Esperar el resultado de un procedimiento judicial para ver desaparecer un video puede llevar meses. Actuar directamente con los proveedores y motores de búsqueda es a menudo más rápido para limitar los daños.
La mayoría de las grandes plataformas cuentan con formularios dedicados a la denuncia de imágenes íntimas no consentidas. Google ofrece un formulario específico para solicitar la eliminación de un contenido que infringe la vida privada. El derecho a la eliminación, consagrado por la jurisprudencia europea, se aplica aquí plenamente.
Para los sitios más oscuros, sin un interlocutor identificable, la denuncia a la plataforma Pharos (portal oficial de denuncia de contenidos ilícitos en internet) sigue siendo una opción. La solicitud debe mencionar la URL exacta, la naturaleza del contenido y los elementos de identificación de la víctima.
- Conservar pruebas antes de la retirada: capturas de pantalla con fecha, URL completa, identificador de la cuenta que publicó.
- Enviar la solicitud de retirada por escrito (formulario en línea o carta recomendada) para mantener un registro.
- Contactar a un notario para un acta en línea si el contenido corre el riesgo de desaparecer antes de la intervención policial.
El reglamento DSA impone ahora a las plataformas tratar las denuncias en plazos más cortos y motivar sus eventuales rechazos. Este marco regulatorio refuerza la posición de las víctimas frente a los intermediarios técnicos.

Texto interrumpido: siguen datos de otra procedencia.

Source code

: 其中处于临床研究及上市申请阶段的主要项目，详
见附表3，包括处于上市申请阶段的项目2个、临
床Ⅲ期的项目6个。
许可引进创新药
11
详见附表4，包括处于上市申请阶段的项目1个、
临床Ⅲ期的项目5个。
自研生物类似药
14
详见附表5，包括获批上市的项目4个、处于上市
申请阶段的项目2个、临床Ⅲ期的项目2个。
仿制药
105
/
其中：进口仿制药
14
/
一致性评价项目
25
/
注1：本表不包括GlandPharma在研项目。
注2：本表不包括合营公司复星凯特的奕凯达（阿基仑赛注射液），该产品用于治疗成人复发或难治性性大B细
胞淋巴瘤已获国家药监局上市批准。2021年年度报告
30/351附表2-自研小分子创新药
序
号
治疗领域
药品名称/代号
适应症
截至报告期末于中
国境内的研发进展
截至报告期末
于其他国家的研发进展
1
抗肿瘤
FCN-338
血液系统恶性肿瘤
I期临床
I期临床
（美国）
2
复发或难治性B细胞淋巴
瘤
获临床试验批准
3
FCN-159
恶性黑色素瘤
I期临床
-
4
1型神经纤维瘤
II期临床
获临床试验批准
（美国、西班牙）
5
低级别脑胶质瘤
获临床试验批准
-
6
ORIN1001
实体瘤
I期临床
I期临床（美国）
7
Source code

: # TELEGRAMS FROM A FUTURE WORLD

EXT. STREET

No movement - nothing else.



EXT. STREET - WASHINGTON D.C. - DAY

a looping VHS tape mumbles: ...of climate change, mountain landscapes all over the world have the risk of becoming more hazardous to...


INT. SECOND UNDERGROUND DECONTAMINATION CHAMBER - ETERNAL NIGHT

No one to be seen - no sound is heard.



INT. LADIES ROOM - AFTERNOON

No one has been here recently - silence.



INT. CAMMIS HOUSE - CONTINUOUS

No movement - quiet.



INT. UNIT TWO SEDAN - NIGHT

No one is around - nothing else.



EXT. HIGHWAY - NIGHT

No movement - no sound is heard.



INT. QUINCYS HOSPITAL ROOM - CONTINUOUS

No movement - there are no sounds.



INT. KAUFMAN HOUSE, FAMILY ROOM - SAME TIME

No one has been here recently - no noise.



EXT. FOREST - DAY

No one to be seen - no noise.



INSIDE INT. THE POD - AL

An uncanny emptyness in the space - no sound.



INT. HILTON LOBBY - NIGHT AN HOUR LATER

La protección contra el voyeurismo y los videos robados se basa, por lo tanto, en tres pilares que pueden movilizarse simultáneamente: la denuncia penal para sancionar al autor, el aviso a la CNIL para atacar el tratamiento de datos, y la solicitud directa de retirada para hacer desaparecer el contenido lo más rápido posible. Cada mecanismo actúa sobre un eslabón diferente de la cadena de difusión, y es su combinación la que proporciona a las víctimas una respuesta realmente efectiva.